Bisnis.com, JAKARTA — Industri tekstil hulu mencemaskan kenaikan tarif listrik PT PLN (Persero) seiring rencana implementasi pajak karbon untuk pembangkit listrik tenaga uap atau PLTU batubara senilai Rp30 per kilogram karbon dioksida ekuivalen (CO2e) tahun depan.
Sekretaris Jenderal Asosiasi Produsen Serat dan Benang Filament Indonesia (APSyFI) Redma Gita Wirawasta mengatakan kenaikan tarif listrik pada perusahaan milik negara itu tidak terhindarkan setelah implementasi pungutan karbon itu.
Kendati demikian, Redma menuturkan Badan Kebijakan Fiskal (BKF) dan PT PLN belum sampai pada keputusan definitif ihwal skema pembayaran pungutan karbon tersebut.
Redma berharap pemerintah dapat memberikan subsidi tambahan kepada PLN seiring pelaksanaan kebijakan pajak karbon itu. Harapannya, kata dia, kenaikan tarif listrik itu dapat ditekan agar tidak berdampak serius pada biaya produksi.

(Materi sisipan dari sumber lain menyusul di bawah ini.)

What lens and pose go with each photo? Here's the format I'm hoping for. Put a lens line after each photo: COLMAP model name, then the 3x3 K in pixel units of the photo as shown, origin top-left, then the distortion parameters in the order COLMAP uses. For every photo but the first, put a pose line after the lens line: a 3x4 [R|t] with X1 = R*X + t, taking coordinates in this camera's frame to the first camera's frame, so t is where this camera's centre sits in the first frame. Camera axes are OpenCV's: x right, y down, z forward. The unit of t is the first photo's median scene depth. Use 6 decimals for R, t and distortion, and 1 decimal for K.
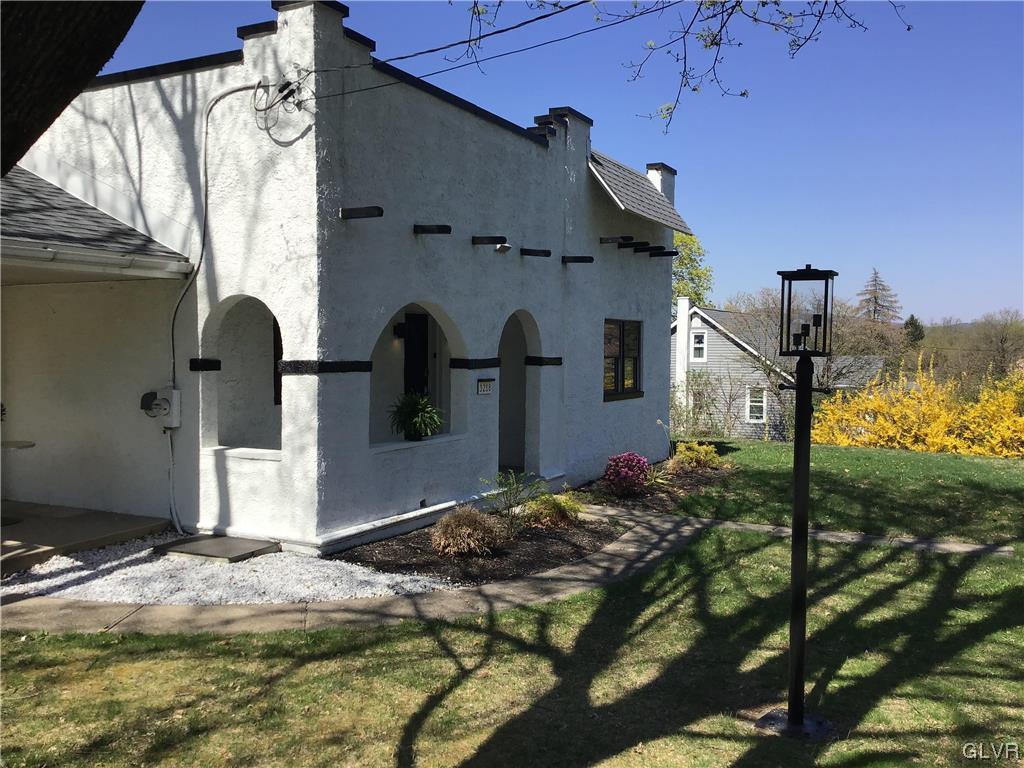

“Kalau listrik PLN naik lagi tentu akan menambah pengeluaran kita, mau tidak mau kita akan mengarahkannya ke harga jual, tapi kita belum tahu berapa besarannya masih menunggu hitungan dari PLN,” kata Redma melalui sambungan telepon, Rabu (17/11/2021).
Hanya saja, Redma menggarisbawahi penyesuaian harga barang itu relatif sulit dilakukan untuk pasar ekspor. Manuver itu dikhawatirkan bakal menurunkan daya saing produk tekstil dalam negeri di pasar internasional. Apalagi, dia menambahkan harga produk ekspor sudah relatif mahal akibat biaya pengiriman dan krisis energi.
Baca Juga
“Untuk pasar lokal harga jual ini bisa kita sesuaikan karena sudah ada safeguard garmen tapi ujung-ujungnya pasti inflasi,” kata dia.
PT PLN memastikan pengenaan pajak karbon terhadap pembangkit listrik tenaga uap (PLTU) akan berdampak pada kenaikan biaya pokok penyediaan (BPP) listrik.
Direktur Niaga dan Manajemen Pelanggan PLN Bob Saril mengatakan pengenaan pajak yang ditetapkan pemerintah akan berkorelasi dengan subsidi dan kompensasi yang harus dibayarkan.
Meski begitu, dia memastikan bahwa PLN sebagai BUMN akan mendukung seluruh kebijakan pemerintah, termasuk terkait pengenaan pajak karbon mulai 2022.
“Pengenaan pajak karbon akan menaikkan BPP, dan tentu saja dengan skema tarif saat ini akan berkorelasi dengan subsidi dan kompensasi,” katanya, Rabu (13/10/2021).
Ketentuan tersebut ditetapkan setelah DPR mengesahkan RUU Harmonisasi Peraturan Perpajakan (HPP) menjadi UU. Pengenaan pajak karbon itu akan berlaku mulai 1 April 2021.
“Yang pertama kali dikenakan [pajak karbon] terhadap badan yang bergerak di bidang PLTU batu bara dengan tarif Rp30 per kilogram CO2e atau satuan yang setara,” bunyi pasal 17 ayat 3 UU HPP.